Mais le négationnisme s'est intensifié avec fanatisme
Les reconnaissances, par les plus grandes démocraties, ont été perçues, de par le monde, comme un message de paix. Ni animosité, ni hostilité, seul un désir de Justice et de réconciliation de l'Humanité avec son douloureux passé motivait les Républiques à agir. Malheureusement, le négationnisme attisé par le gouvernement turc, s'est violemment intensifié.

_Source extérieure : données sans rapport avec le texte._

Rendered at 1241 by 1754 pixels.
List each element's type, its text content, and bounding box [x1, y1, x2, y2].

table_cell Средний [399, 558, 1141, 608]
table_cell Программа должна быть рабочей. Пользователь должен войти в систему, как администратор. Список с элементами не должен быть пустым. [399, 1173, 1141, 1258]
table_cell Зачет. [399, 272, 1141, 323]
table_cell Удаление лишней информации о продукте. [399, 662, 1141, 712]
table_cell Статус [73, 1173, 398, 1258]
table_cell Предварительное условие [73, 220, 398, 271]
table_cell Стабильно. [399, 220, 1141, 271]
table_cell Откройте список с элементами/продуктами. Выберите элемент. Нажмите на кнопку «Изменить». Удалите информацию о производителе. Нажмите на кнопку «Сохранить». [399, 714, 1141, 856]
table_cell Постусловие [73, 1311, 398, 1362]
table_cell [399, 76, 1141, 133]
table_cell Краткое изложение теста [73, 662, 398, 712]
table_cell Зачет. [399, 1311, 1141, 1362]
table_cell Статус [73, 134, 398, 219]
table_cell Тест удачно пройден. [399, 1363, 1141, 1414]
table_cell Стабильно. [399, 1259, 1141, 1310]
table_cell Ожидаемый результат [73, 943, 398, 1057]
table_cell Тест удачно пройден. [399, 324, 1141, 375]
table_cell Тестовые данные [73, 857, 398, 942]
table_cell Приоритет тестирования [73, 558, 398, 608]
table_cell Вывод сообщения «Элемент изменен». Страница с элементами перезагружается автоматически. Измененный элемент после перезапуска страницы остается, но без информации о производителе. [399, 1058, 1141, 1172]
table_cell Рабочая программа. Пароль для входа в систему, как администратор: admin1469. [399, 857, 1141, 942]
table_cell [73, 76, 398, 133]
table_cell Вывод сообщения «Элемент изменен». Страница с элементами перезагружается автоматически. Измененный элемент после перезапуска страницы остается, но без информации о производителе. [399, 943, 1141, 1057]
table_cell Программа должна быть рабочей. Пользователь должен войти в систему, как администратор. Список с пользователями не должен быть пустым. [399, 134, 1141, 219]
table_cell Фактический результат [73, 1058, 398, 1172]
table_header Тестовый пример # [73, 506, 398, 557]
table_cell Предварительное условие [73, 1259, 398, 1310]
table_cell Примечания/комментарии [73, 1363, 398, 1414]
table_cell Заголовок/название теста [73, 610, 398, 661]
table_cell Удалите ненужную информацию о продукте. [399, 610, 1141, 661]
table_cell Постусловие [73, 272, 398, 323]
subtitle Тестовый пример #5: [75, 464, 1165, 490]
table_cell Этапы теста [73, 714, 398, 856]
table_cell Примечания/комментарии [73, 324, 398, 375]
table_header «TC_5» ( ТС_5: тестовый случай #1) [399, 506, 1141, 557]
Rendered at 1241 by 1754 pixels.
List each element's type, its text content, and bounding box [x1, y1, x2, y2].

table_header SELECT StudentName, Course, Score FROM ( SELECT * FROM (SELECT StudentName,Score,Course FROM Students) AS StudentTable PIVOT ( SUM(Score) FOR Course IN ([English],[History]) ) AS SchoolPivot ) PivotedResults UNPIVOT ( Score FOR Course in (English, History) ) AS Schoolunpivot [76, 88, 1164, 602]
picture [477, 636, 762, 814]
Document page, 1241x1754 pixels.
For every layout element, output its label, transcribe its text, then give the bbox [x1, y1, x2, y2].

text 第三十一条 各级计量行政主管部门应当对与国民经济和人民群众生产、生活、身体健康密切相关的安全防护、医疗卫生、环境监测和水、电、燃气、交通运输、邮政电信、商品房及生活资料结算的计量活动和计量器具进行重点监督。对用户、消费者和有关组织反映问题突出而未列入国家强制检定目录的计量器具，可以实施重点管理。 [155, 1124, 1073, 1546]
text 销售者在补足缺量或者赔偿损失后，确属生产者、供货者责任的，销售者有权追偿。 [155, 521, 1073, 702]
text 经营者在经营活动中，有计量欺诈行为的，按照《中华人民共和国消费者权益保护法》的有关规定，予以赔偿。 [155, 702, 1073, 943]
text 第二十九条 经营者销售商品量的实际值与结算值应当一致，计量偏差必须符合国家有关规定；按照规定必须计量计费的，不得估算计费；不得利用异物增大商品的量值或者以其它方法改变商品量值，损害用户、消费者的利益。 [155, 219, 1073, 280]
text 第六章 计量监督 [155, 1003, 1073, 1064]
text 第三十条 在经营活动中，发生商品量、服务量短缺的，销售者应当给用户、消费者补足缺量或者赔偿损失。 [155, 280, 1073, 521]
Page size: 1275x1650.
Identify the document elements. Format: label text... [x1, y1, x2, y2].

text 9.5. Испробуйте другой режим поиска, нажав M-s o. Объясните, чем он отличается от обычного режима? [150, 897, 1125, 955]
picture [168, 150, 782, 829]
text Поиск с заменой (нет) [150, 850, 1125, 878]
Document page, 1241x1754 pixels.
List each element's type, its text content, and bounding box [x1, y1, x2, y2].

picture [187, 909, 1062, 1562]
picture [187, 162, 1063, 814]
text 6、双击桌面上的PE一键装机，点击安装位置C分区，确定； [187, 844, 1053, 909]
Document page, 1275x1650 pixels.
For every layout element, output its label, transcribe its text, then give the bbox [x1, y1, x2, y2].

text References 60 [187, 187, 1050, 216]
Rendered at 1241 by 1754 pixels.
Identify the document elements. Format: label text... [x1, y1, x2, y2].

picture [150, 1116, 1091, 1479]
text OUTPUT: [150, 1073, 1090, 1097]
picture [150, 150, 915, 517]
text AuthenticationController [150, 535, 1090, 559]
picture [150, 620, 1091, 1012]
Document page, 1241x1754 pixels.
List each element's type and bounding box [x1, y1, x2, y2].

Au printemps 2006, le mémorial de Lyon a été profané d'inscriptions ultranationalistes et négationnistes, en turc et en français. Une manifestation d'une haine inouie, menée par les activistes de l'extrême droite turque, s'est déroulée à Lyon.
Récemment, au mois d'octobre 2006, la stèle de Chaville a été volée et une nouvelle manifestation, violant l'ordre public a été déplorée Place de la Bastille, avec le même esprit négationniste et belliqueux qui caractérisait celle de Lyon.
Pour autant, le droit français, en l'état, ne permet pas de punir le négationnisme du génocide arménien, et tolère donc, ce type de manifestation outrageant les consciences humanistes qui fondent nos démocraties. L'absence d'outils juridiques dans l'arsenal législatif français empêche le juge de sanctionner la méconnaissance des termes de la loi du 29 janvier 2001, en vertu du principe de la légalité de la peine. C'est pourquoi il faut ajouter un volet pénal à la loi reconnaissant le génocide arménien.